- Request -
Print the listing word for word from its first line through the line that contains "149H169V148H167V146L162 145V144H156L154 146H149V147L144". Leave the pictures out.

[Saved entries]
--- start ---

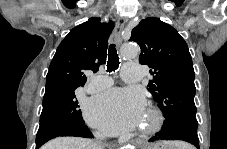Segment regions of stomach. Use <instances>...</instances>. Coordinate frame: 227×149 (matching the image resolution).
<instances>
[{"label": "stomach", "mask_w": 227, "mask_h": 149, "mask_svg": "<svg viewBox=\"0 0 227 149\" xmlns=\"http://www.w3.org/2000/svg\"><path fill=\"white\" fill-rule=\"evenodd\" d=\"M144 149H169V148H167V146L162 145V144H156L154 146H149V147L144 148Z\"/></svg>", "instance_id": "1"}]
</instances>
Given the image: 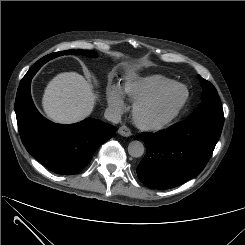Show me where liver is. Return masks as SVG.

--- end ---

- Answer below -
Segment regions of stomach. Use <instances>...</instances>. Coordinate frame: 227×149 (matching the image resolution).
<instances>
[{"label": "stomach", "mask_w": 227, "mask_h": 149, "mask_svg": "<svg viewBox=\"0 0 227 149\" xmlns=\"http://www.w3.org/2000/svg\"><path fill=\"white\" fill-rule=\"evenodd\" d=\"M144 149H169V148H167V146L162 145V144H156L154 146H149V147L144 148Z\"/></svg>", "instance_id": "1"}]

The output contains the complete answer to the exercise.